Further algorithms

Low-memory merging

In-place merging algorithms have enjoyed huge academic attention. Several in-place Mergesorts are known for decades but were too slow in practice. In 2008 (or earlier) Sedgewick created the term “holy sorting grail” for a practically usable stable \(\mathcal{O}([N\log{N})\) in-place-Mergesort. In 2013 Astrelin (2013) published Grailsort an implementation of Huang and Langston (1992) that was not dramatically slower than other Mergesorts, hence deserved its name. Since 2014 Sedgewick redefined the “holy sorting grail” and required a \(\mathcal{O}(N)\) best case. Anyhow, in-place merging is overrated, Astrelin also published Sqrtsort which is faster than Grailsort and needs only a practically negligible \(\mathcal{O}(\sqrt{N})\) buffer. The greeNsort^® algorithm Walksort also requires \(\mathcal{O}(\sqrt{N})\) buffer, is faster, and its equally fast variant Jumpsort uses relocation-moves for distance minimization (like Crocosort).

Regarding speed and energy for sorting random data, these \(\mathcal{O}(\sqrt{N})\) buffer algorithms are inferior to Frogsort and Squidsort. Regarding Footprint the ranking for sorting random doubles is Frogsort2 < Squidsort2 < Frogsort3 < Walksort < Jumpsort < Frogsort1 < Squidsort1 < Sqrtsort < Grailsort < Knuthsort. For pre-sorted data the ranking of Walksort and Jumpsort improves: they are quite adaptive.

Partition&Pool

Some of the greeNsort^® learnings can be transferred from Split&Merge to Partition&Pool algorithms. It is possible to turn Zacksort into the stable Kiwisort algorithm using 100% distant buffer. By partitioning not only data but also 100% local buffer we get the distance reducing Swansort. For a very special use case it is even possible to reduce to 50% buffer, see Storksort.

Size-varying

A popular method for sorting elements of varying size - such as strings, bigints or arbitrary objects with a key field - is indirect sorting of pointers to elements using Quicksort, or better one of Zacksort, Zucksort or Ducksort. However, this is inefficient because it incurs heavy random access (see UZacksort, and even more inefficient if the sort is stabilized by breaking ties by comparing pointer address values, see WQuicksort2). An alternative is directly sorting size varying elements using a buffer. Splitting can be done either by helper-pointers to elements or directly splitting at null-terminators (for the latter see VKnuthsort and VFrogsort1). These direct sorts are more efficient than the indirect Quicksorts. Only if there are many string duplicates, unstable UZacksort benefits from its \(\mathcal{O}(N\log{D})\) early termination. Hence it seems promising to implement direct stable Partition&Pool algorithms for size-varying data (VKiwisort and VSwansort, not yet implemented).

Parallel

Doing a task in parallel can save energy, Intel calls this “race to idle”. All Divide&Conquer algorithms are easily implemented with parallel branches (see PQuicksort2, PQuicksort2B, PDucksort, PDucksortB). However, the partitioning of the Quicksort family is difficult to implement in parallel, and this involves trade-offs. By contrast, parallelizing binary merges is relatively straightforward. greeNsort^® uses a method that allows to parallelize over an arbitrary number of processes, not only power of two processes, see PKnuthsort, PFrogsort0, PFrogsort1, PFrogsort2, PFrogsort3, PVKnuthsort, PVFrogsort1. As expected, parallel execution reduces not only runTime but also Energy (although to a lesser extent).

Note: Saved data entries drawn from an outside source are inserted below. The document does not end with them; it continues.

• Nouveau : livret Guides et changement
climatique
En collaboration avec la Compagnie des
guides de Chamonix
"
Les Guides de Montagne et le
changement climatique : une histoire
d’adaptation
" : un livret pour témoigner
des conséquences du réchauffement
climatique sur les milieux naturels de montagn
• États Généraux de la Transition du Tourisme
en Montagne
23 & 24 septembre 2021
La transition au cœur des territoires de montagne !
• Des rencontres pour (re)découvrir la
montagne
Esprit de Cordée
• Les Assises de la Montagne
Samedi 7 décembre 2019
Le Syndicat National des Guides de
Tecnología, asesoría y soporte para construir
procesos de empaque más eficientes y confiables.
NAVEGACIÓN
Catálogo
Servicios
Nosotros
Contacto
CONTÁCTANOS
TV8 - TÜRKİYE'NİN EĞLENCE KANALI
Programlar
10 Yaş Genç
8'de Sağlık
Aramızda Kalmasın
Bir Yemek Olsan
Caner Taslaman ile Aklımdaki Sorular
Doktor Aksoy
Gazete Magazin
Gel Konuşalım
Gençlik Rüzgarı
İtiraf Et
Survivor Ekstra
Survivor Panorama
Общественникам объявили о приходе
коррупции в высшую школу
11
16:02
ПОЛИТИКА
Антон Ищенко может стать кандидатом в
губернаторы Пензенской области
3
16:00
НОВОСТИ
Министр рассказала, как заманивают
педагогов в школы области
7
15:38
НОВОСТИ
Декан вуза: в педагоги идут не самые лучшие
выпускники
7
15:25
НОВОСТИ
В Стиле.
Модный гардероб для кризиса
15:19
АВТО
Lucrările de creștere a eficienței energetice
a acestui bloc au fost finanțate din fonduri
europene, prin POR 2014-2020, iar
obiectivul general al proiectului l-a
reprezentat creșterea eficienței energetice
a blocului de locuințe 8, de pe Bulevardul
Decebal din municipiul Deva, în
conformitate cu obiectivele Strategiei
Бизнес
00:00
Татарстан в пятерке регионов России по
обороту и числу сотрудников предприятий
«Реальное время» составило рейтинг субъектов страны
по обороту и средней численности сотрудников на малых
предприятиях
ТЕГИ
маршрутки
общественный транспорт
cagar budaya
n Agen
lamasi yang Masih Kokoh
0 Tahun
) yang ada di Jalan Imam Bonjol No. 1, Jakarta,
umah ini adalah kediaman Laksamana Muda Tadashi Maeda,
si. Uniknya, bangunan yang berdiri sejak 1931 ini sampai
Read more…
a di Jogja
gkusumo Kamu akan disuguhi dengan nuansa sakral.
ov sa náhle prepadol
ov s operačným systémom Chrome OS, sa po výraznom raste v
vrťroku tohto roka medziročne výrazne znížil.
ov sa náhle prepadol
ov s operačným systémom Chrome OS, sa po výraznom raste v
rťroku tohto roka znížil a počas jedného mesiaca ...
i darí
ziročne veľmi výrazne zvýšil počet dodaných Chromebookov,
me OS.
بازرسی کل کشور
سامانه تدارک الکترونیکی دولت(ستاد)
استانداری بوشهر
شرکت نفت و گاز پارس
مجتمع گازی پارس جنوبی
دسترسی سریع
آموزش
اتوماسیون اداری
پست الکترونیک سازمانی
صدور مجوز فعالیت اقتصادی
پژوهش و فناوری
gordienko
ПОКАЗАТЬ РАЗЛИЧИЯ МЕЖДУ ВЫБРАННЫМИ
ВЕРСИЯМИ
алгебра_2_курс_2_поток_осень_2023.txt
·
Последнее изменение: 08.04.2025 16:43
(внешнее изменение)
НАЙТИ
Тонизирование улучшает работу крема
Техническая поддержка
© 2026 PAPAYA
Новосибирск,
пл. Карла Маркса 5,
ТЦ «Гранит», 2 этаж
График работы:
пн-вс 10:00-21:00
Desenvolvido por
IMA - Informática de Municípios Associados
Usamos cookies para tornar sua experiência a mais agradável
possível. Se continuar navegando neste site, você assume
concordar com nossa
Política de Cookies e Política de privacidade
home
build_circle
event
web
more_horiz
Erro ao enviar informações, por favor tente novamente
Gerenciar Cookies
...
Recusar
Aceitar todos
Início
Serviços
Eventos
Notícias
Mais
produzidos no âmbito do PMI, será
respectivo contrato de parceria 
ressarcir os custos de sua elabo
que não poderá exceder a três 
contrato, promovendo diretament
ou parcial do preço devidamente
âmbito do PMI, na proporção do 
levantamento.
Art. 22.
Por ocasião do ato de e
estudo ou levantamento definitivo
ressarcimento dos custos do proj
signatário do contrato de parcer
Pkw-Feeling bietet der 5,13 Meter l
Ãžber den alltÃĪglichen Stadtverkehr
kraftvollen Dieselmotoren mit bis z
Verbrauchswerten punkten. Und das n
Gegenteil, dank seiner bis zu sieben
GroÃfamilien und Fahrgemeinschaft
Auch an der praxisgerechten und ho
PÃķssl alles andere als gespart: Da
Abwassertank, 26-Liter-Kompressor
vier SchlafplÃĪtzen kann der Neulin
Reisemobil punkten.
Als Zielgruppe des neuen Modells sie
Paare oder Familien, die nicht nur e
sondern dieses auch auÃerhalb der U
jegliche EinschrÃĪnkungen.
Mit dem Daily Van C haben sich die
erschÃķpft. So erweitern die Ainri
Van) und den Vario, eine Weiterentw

Note that the parallel speed-up of the Frogsorts scales almost as linear with the number of cores like the speed-up of Knuthsort, hence the Footprints of PFrogsorts are clearly lower than that of PKnuthsort.

Note that the benefit of Frogsort2 over Frogsort1 somewhat diminishes when more parallel cores are used.

Note that the linear setup-phase of Frogsort0 somewhat better parallelizes than the recursive setup of Frogsorts1,2,3,6. Hence it is promising to implement variants of Frogsorts2,3,6 which leverage a linear setup with chunks of a predefined mixture of data and buffer elements.